Variables are named, mutable values you can reference inside Speech, Web Request URLs, Conditions and any other text field that supports {VARIABLE_NAME} placeholders. Set a variable once — from the console, a Flow, an API call or a webhook — and use its current value wherever you need it.

Go to Variables (app.voicemonkey.io/variables) and use the inline form at the top of the page: type a name, type a value, click Create Variable.

Name rules:

  • Uppercase letters, numbers and underscores only, starting with a letter — e.g. FIRST_NAME, CAMERA_STATUS, UNREAD_COUNT_2.
  • Up to 64 characters.
  • WEBHOOK and WEB_RESPONSE are reserved for built-in placeholders ({WEBHOOK.<slug>.<key>} and {WEB_RESPONSE.<nodeId>.<path>}) and can’t be used as variable names.

Value rules:

  • Up to 1024 characters in the console form. The API accepts longer strings but extra-long values aren’t recommended — they tend to make announcement TTS unwieldy.
  • Anything you’d like — values are plain strings.
  • From the console — click the pencil icon next to the value, type the new value, hit save.
  • From a Flow — use a Set Variable node.
  • From an API callPUT https://api-v3.voicemonkey.io/variables with { "variable": "NAME", "value": "..." }. Or, on any other endpoint (/announce, /trigger, /flow), send a var-NAME=value parameter — the variable is upserted before the main action runs. See the Variables API.
  • From an inbound webhook — add ?var-NAME=value to the /catch URL the caller hits, or include var-NAME in the JSON body. Same var- shorthand as above.

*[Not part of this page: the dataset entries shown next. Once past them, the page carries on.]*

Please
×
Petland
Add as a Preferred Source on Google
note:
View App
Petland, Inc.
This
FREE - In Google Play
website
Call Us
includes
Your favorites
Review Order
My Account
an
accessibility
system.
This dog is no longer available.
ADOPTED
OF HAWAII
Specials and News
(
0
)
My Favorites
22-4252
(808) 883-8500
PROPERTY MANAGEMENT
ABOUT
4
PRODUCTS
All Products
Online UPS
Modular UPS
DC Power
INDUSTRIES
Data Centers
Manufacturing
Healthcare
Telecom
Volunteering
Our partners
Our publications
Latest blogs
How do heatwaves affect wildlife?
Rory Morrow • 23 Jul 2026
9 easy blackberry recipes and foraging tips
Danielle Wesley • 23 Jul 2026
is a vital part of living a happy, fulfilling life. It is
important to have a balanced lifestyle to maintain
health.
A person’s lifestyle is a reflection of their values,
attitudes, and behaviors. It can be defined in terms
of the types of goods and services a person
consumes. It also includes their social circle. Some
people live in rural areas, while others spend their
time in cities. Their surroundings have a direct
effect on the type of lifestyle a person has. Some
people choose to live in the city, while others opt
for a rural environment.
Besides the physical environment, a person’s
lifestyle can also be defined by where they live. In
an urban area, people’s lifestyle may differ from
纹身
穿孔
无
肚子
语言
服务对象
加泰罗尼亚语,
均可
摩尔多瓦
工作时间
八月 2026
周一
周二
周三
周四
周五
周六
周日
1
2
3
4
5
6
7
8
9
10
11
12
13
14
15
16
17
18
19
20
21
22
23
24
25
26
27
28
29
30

Click Delete on the variable’s row in the console. Once deleted, any {NAME} placeholders that referenced it will resolve to an empty string until a variable with that name exists again.

A variable’s current value is substituted wherever its {NAME} placeholder appears, at the moment the surrounding action runs.

Hello {FIRST_NAME}, you have {UNREAD_COUNT} unread messages.
https://example.com/hook?name={FIRST_NAME}&status={CAMERA_STATUS}

A Condition node compares a variable against a value using a structured picker (operators: equals, not_equals, contains, not_contains, greater_than, less_than) and branches the Flow based on the result. See Flows → Control nodes.

The API’s var- shorthand JSON-stringifies objects and arrays before storing, so you can keep structured payloads in a single variable:

{ "var-PAYLOAD": { "temp": 72, "humidity": 45 } }

Stored value: {"temp":72,"humidity":45}.

Inside a Flow, reference fields with the dotted-path syntax: {PAYLOAD.temp} resolves to 72.

When an inbound webhook fires, its payload is also addressable via {WEBHOOK.<slug>.<key>} without being copied into a variable. Use whichever fits:

  • Variables are durable — they live until you delete or overwrite them.
  • Webhook payloads are stored per-webhook and overwritten each time that webhook fires; great for “latest reading”-style data without burning a variable slot.

If you want a webhook value to persist like a normal variable, send it as a var-NAME parameter on the /catch URL — that route upserts the variable on receipt.

PlanVariables
Free3
Hobby25
UltimateUnlimited

Plan limits are checked when creating a new variable. Updates to existing variables always succeed, even after a plan downgrade.